Mt. Fuji is an attractive volcanic cone and a frequent subject of Japanese art. The most renowned work is Ukiyo-e painter Hokusai's masterpiece 36 views of Mt. Fuji. It is also mentioned in Japanese literature throughout the ages and the subject of many poems.
Mt. Fuji also houses a warrior tradition: ancient samurai used the base of the mountain as a remote training area, near the present day town of Gotemba. As of 2005, the Japan Self-Defense Forces and the United States Marine Corps operated military bases near Mount Fuji.
Fuji-san is sometimes referred to as Fuji Yama in some Western texts, because the third character of its name, 山 meaning mountain, can also be pronounced "yama". (See Kanji readings.) However, this name is obsolete in Japan.
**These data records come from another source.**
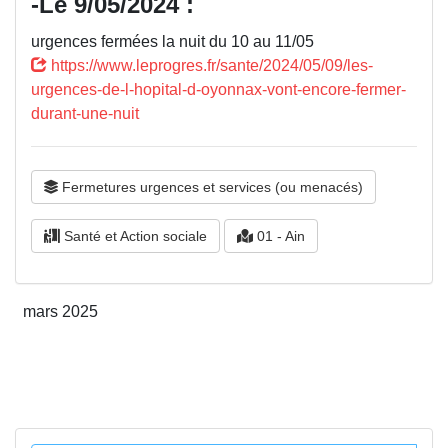
-Le 9/05/2024 :
urgences fermées la nuit du 10 au 11/05
https://www.leprogres.fr/sante/2024/05/09/les-
urgences-de-l-hopital-d-oyonnax-vont-encore-fermer-
durant-une-nuit
Fermetures urgences et services (ou menacés)
Santé et Action sociale
01 - Ain
mars 2025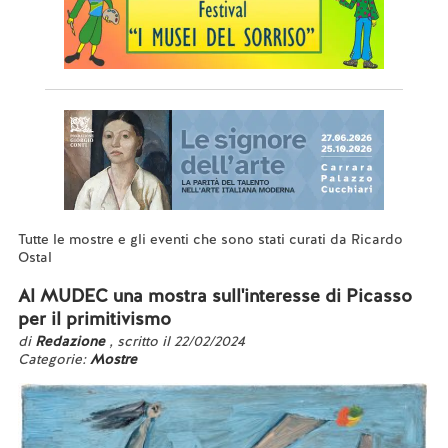
Tutte le mostre e gli eventi che sono stati curati da Ricardo
Ostal
Al MUDEC una mostra sull'interesse di Picasso
per il primitivismo
di
Redazione
, scritto il 22/02/2024
Categorie:
Mostre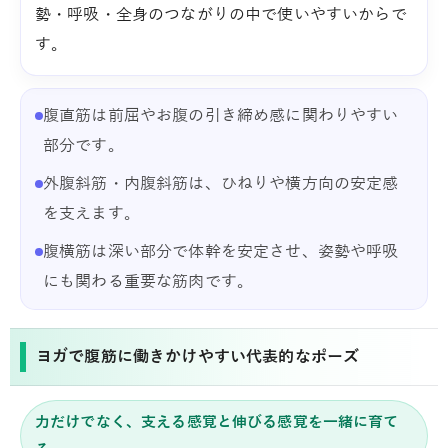
勢・呼吸・全身のつながりの中で使いやすいからで
す。
腹直筋は前屈やお腹の引き締め感に関わりやすい
部分です。
外腹斜筋・内腹斜筋は、ひねりや横方向の安定感
を支えます。
腹横筋は深い部分で体幹を安定させ、姿勢や呼吸
にも関わる重要な筋肉です。
ヨガで腹筋に働きかけやすい代表的なポーズ
力だけでなく、支える感覚と伸びる感覚を一緒に育て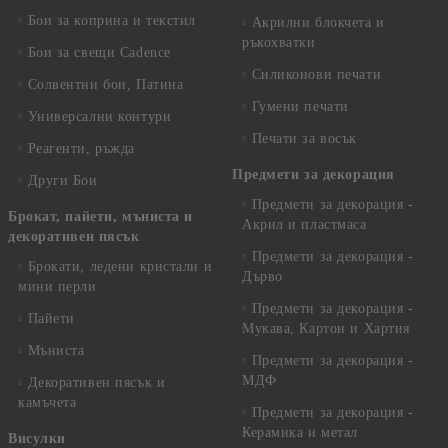
Бои за коприна и текстил
Акрилни блокчета и
ръкохватки
Бои за свещи Cadence
Силиконови печати
Солвентни бои, Патина
Гумени печати
Универсални контури
Печати за восък
Реагенти, ръжда
Предмети за декорация
Други Бои
Предмети за декорация -
Брокат, пайети, мъниста и
Акрил и пластмаса
декоративен пясък
Предмети за декорация -
Брокати, ледени кристали и
Дърво
мини перли
Предмети за декорация -
Пайети
Мукава, Картон и Хартия
Мъниста
Предмети за декорация -
МДФ
Декоративен пясък и
камъчета
Предмети за декорация -
Керамика и метал
Висулки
In fact, the Japanese phrase "Fujiyama, geisha" means the Japan that is misunderstood by the West. The suffix -san, meaning a mountain, has nothing to do with the Japanese title -san used for people.
Other Japanese names for Mt. Fuji, which have become obsolete or poetic, include Fuji-no-Yama (ふじの山, the Mountain of Fuji), Fuji-no-Takane (ふじの高嶺, the High Peak of Fuji), Fuyō-hō (芙蓉峰, the Lotus Peak), and Fu-gaku (富岳 or 富嶽, the first character of 富士, Fuji, and 岳, mountain).
The current kanji for Mt. Fuji, 富 and 士, mean wealth or abundant and warrior respectively, but it is likely these characters were applied to the already existent pronunciation.
The origin of the name Fuji is unclear, but it has been associated throughout history with various Chinese characters according to folk etymologies. One of the earlier folk etymologies claims that Fuji came from 不二 (not + two), meaning without equal or nonpareil. Another folk etymology claims that it came from 不尽 (not + exhaust), meaning neverending.
Perhaps the most popular folk etymology is the one that claims that the mountain's name means abounding with warriors, written with the Chinese characters 富士 (abundant or wealthy + warrior). See The Tale of the Bamboo Cutter.
Yet another folk etymology links the name to the Ainu huci, which has been proven wrong by linguists but still survives in non-academic sources.
Climbing Mount Fuji
The most popular period for people to hike up Mt. Fuji is from July 1 to August 27. The ascent can take anywhere between 3 and 7 hours while the descent can take from 2 to 5 hours. The hike is divided into ten stations and there are paved roads up to the fifth station, which is about 2300 meters above sea level. Thousands climb Mt. Fuji during this two-month period. Most climb during the night to watch the sun rise in the morning. The sheer number of climbers each year has created something of a trash problem on the road to the summit, but this has not decreased the mountain's popularity.
Aokigahara is a forest that lies at the base of the mountain. Many legends surround it. The rock of the mountain contains large iron deposits that cause compasses and even GPS to stop functioning, making it extremely easy to get lost. <--source?--> The caverns found in this forest are of rock and ice, even if it is summer on the surface. Legends of monsters, ghosts, and goblins haunt the forest, adding to its sinister reputation. The most terrifying part is that Aokigahara Jukai (The Sea of Trees) is the top suicide area in Japan. Over seventy-eight bodies have been discovered, supposedly confining the spirits of these individuals to forever haunt the area.
- Singer Kyu Sakamoto once had bearers carry a grand piano to the summit for a concert.